U.S. attorney ready to enforce election laws
The U.S. attorney for the Western District of Virginia issued a warning Monday against possible voting-related crimes at the polls on Nov. 8.
U.S. Attorney John Fishwick Jr. said his agency will be on the alert against offenses involving fraud or discrimination. He said three assistant U.S. attorneys in his office have been assigned to oversee the handling of any complaints pertaining to violation of federal election laws.
“Every citizen must be able to vote without interference or discrimination and to have that vote counted without it being stolen because of fraud,” Fishwick said in a written statement. “The Department of Justice will act promptly and aggressively to protect the integrity of the election process.”
Fishwick cited several examples of election law violations: intimidation or bribing voters; buying and selling votes; impersonating voters; altering vote tallies; stuffing ballot boxes; and marking ballots for voters against their wishes or without their input.

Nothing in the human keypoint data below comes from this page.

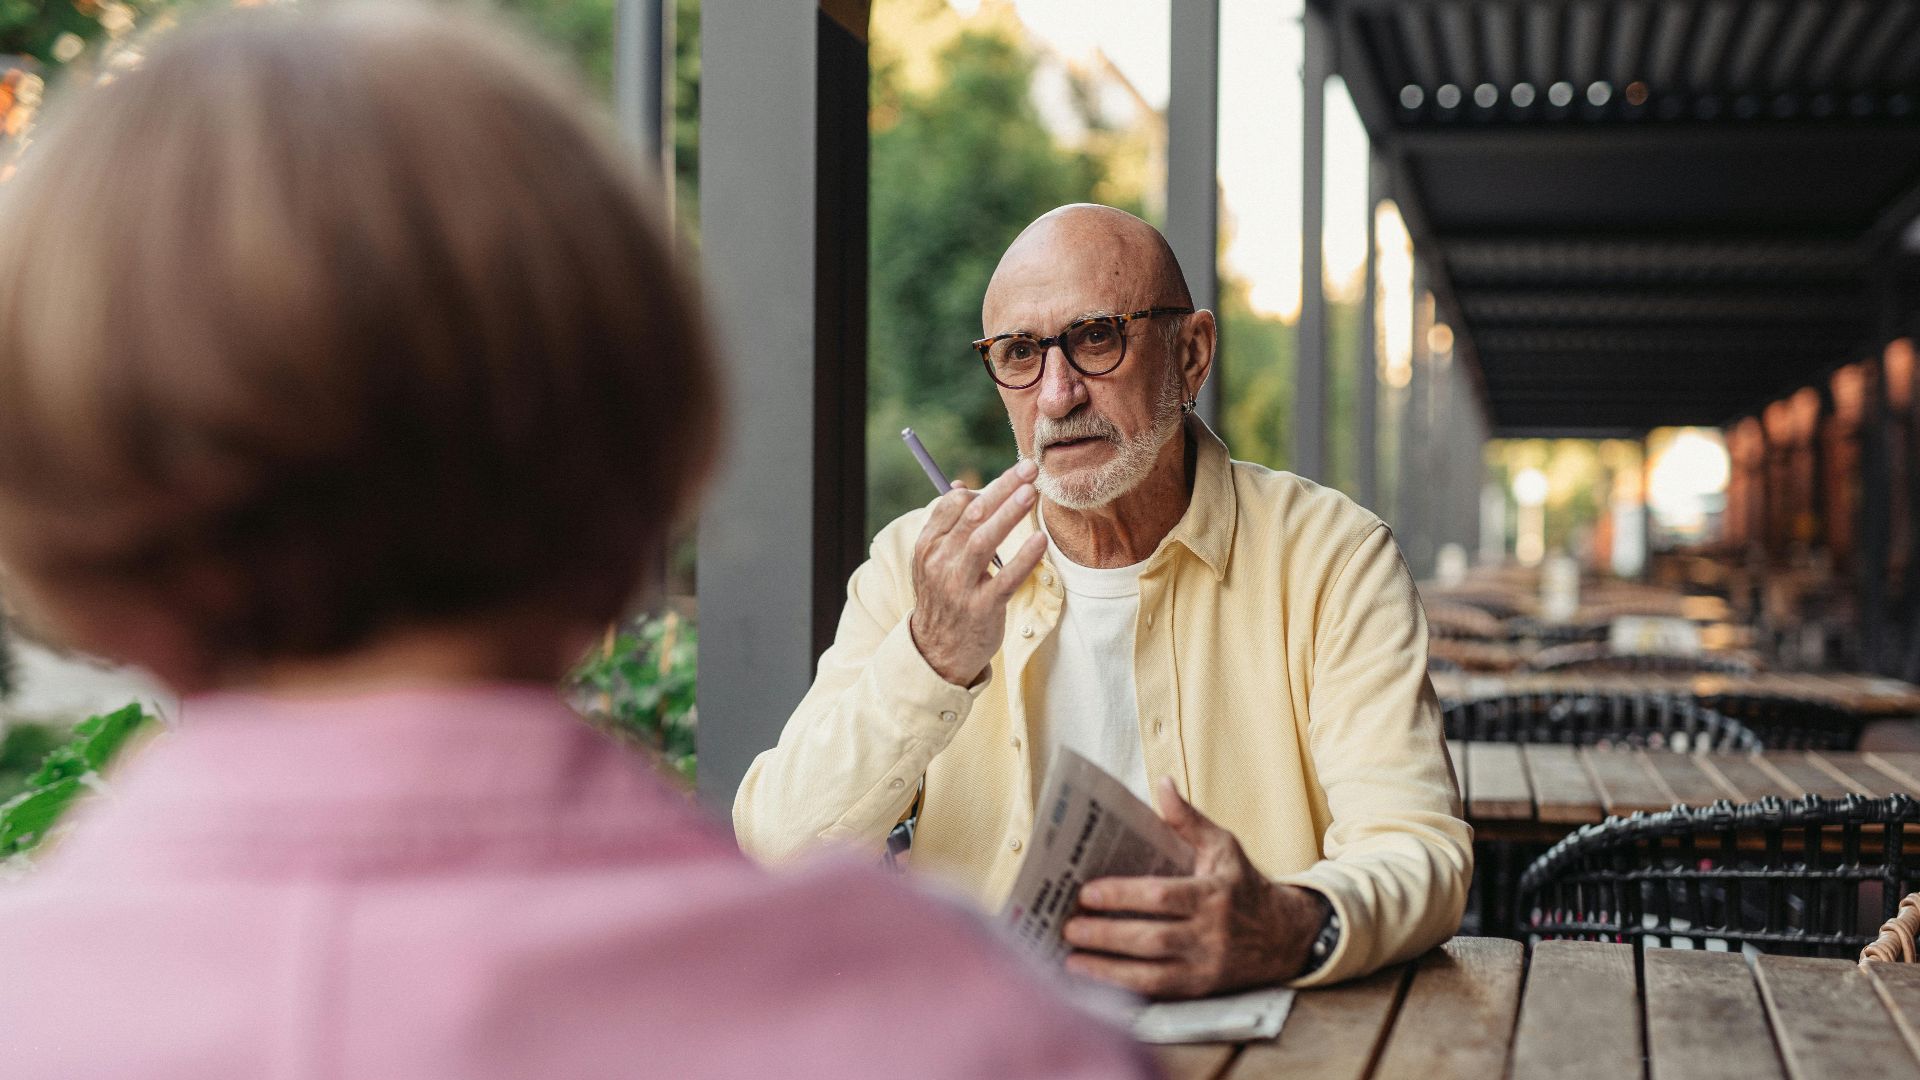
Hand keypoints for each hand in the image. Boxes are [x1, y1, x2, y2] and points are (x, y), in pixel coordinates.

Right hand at [908, 460, 1047, 685]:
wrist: (937, 652)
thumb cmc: (944, 600)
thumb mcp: (933, 562)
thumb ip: (946, 526)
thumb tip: (961, 485)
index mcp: (927, 547)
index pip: (951, 506)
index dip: (982, 488)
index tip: (1011, 478)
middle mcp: (939, 563)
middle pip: (971, 516)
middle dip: (1001, 488)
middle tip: (1028, 468)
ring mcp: (959, 586)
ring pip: (983, 541)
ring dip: (1008, 513)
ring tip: (1032, 492)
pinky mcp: (981, 608)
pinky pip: (1005, 578)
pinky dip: (1023, 558)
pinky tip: (1039, 540)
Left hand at [1061, 777, 1323, 999]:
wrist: (1285, 937)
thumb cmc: (1244, 886)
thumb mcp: (1223, 846)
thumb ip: (1188, 820)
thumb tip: (1162, 784)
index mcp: (1214, 894)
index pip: (1162, 896)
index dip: (1122, 896)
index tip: (1087, 892)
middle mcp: (1211, 935)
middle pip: (1153, 939)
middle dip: (1107, 935)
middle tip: (1069, 926)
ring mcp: (1206, 967)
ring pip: (1153, 974)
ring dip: (1108, 970)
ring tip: (1071, 958)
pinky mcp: (1201, 990)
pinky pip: (1159, 994)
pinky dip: (1125, 990)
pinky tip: (1095, 981)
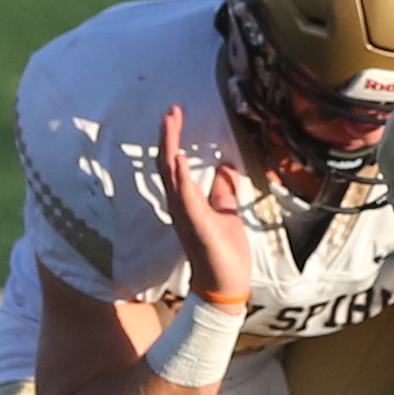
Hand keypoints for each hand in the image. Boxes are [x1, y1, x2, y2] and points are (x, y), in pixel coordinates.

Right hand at [156, 103, 250, 304]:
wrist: (226, 284)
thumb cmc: (224, 252)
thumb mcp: (226, 212)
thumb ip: (223, 190)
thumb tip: (226, 166)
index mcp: (186, 201)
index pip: (174, 164)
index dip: (173, 139)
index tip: (175, 114)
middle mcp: (180, 205)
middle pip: (166, 164)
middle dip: (168, 136)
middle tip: (170, 110)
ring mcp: (185, 215)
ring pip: (171, 175)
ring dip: (170, 147)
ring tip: (170, 123)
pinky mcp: (196, 225)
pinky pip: (185, 198)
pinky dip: (182, 178)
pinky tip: (180, 159)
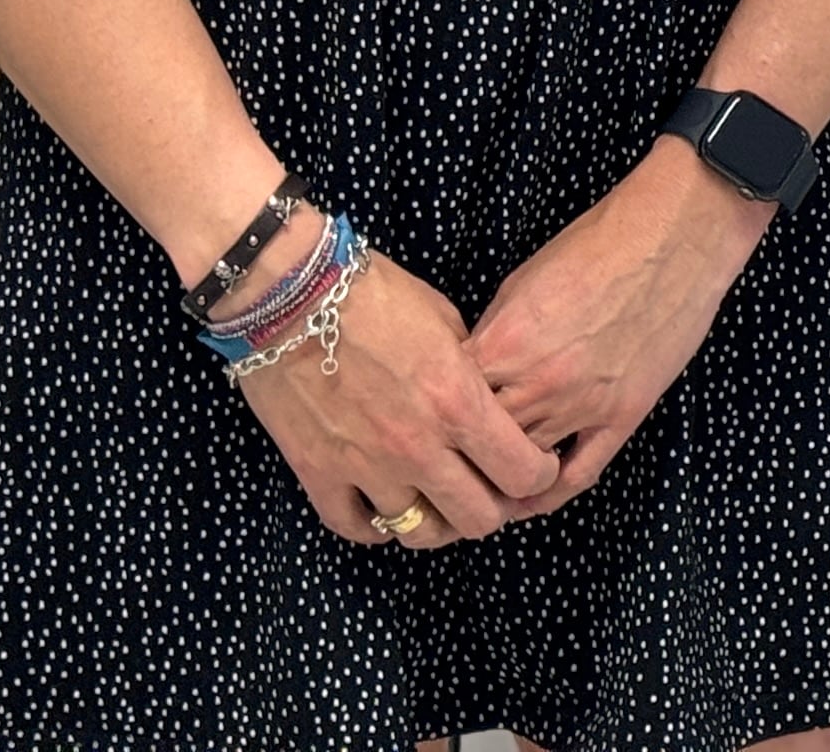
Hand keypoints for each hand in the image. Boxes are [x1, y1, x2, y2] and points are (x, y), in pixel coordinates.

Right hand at [235, 228, 561, 548]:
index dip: (536, 475)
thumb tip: (482, 401)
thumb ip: (470, 373)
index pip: (523, 473)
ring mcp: (367, 467)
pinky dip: (374, 525)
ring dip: (434, 521)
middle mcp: (419, 446)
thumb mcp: (446, 322)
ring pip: (418, 533)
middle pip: (477, 519)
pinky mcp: (319, 475)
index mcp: (459, 403)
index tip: (531, 465)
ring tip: (435, 500)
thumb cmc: (375, 296)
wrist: (293, 296)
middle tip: (486, 489)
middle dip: (492, 508)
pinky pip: (355, 528)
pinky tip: (382, 507)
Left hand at [468, 139, 772, 518]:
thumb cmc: (598, 245)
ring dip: (498, 477)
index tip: (425, 424)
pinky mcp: (623, 415)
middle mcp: (537, 383)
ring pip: (522, 467)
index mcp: (503, 345)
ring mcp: (582, 405)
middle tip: (444, 466)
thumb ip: (493, 336)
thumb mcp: (521, 283)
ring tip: (479, 484)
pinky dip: (549, 494)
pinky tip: (532, 496)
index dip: (431, 417)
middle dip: (458, 457)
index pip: (446, 405)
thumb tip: (474, 372)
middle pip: (478, 446)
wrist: (672, 235)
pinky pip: (578, 474)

Fishwick said unauthorized attempts to question or challenge voters at polling places, or photographing or videotaping them in an effort to expose illegal voting may violate the law.
The assistant U.S. attorneys who will be monitoring the vote Nov. 8 and their phone numbers are: Charlene R. Day, 540-278-1475; Jennie L.M. Waering, 540-857-2905; and Ronald M. Huber, 434-296-3912.
FBI agents in each field office and resident agency throughout the nation will also be on duty to take reports of election irregularities. The local FBI office can be reached at 540-344-5561.
The voter registrars in Frederick and Shenandoah counties said Monday they had no knowledge of any investigations into voting irregularities in their jurisdictions in recent years.
“I’m unaware of any type of problems,” Lisa W. McDonald of Shenandoah County said, adding she has only been in the job for a year, but has already overseen five elections.
Rick Miller, of Frederick County, said polling places in his jurisdiction have also been free of legal problems.
“I’ve been here 11 years and there’s none that I can remember,” Miller said.
Republican presidential candidate Donald Trump’s insistence that the election is “rigged” and his refusal to rule out rejecting the results if he loses has sparked worries among government officials in both parties and political commentators about an increased risk of disruptive activities at the polls.
Confirmed cases of voter fraud – one study showed 31 cases among more than a billion votes cast since 2000 – are rare but there have been scattered investigations into accusations of fraudulent voter registration around the country, including in Harrisonsburg.
The FBI and local police have been investigating reports of 19 dead people who were re-registered to vote in Harrisonburg. The Richmond Times-Dispatch reported that the registrations were submitted by someone working on signing up voters living around James Madison University.